____ INPUT
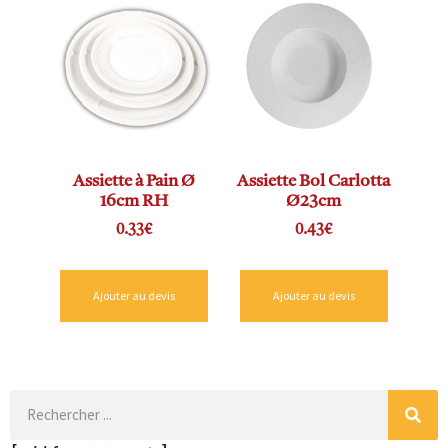
Assiette à Pain Ø
Assiette Bol Carlotta
16cm RH
Ø23cm
0.33
€
0.43
€
Ajouter au devis
Ajouter au devis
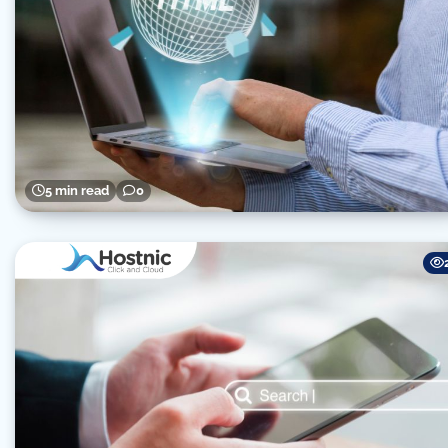
5 min read
0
________
• [WHAT THE EXERCISE ASKS] The entries above should be retyped word for word, with all pictures omitted.

• [RESULT FOR THIS EXERCISE]
Assiette à Pain Ø
Assiette Bol Carlotta
16cm RH
Ø23cm
0.33
€
0.43
€
Ajouter au devis
Ajouter au devis
5 min read
0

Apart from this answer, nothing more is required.